D’ailleurs, alors que M. le Premier ministre a lancé un plan en faveur des « Territoires d’industrie », je ne comprends pas la logique du Gouvernement, qui propose, dans le même temps, une diminution drastique – de 50 millions d’euros – des moyens dédiés au FDES. Pour être venue nous rendre visite dans le Valenciennois, vous comprenez ce que cela veut dire, madame la secrétaire d’État !
Mes chers collègues, je vous proposerai d’adopter un amendement visant à abonder ce fonds, qui est un outil complet, permettant, dans le cadre de l’aménagement du territoire, de favoriser le développement économique et social d’une aire géographique et de soutenir des projets modernes, innovants et préparant la restructuration industrielle de la filière de l’acier.
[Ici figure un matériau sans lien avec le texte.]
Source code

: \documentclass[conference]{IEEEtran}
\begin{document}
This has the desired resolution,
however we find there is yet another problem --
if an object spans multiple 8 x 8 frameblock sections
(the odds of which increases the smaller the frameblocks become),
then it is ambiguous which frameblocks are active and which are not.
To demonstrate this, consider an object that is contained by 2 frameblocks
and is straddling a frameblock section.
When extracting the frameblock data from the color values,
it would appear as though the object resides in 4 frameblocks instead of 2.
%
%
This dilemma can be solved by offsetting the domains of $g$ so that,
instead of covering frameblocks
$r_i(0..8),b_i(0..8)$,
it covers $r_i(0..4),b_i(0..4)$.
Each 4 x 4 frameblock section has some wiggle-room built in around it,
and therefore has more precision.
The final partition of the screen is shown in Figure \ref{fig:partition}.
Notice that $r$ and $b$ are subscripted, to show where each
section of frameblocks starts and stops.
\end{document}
Ascoval en est un exemple. M. le ministre Bruno Le Maire a d’ailleurs eu l’occasion de visiter cette entreprise, dont il a pu constater qu’elle était pleinement entrée dans le XXIe siècle.
Nous devons garantir les moyens d’intervention lorsqu’il y a un projet économique.
Madame la secrétaire d’État, le Gouvernement affirme que sa stratégie industrielle vise à maintenir une industrie d’avenir en état de marche, organisée, innovante, capable de se transformer et de prendre en compte la nécessité de la numérisation et tous les enjeux de la mondialisation. Il ne faut pas, pour autant, faire fi de tout un pan de notre industrie ! On doit produire dans les territoires de notre pays, et il faut s’en donner les moyens.
Les collègues qui m’ont précédée dans la discussion générale ont bien montré que l’ambition d’une stratégie industrielle forte avec les territoires était réaliste, à condition que l’État soit aux côtés de ces derniers, notamment des régions. Il ne s’agit pas de leur déléguer les financements !
C’est parce que l’État sera au rendez-vous budgétaire, aux côtés des régions et de l’Europe, que nous y arriverons. Il ne faudrait pas jouer aux chaises musicales ! L’État ne peut, à la fois, définir des « territoires d’industrie » et demander aux présidentes et aux présidents de région de reprendre le flambeau financier. C’est l’addition des outils et des moyens, sous-tendue par une vision stratégique, qui fera la réussite de nos politiques industrielles.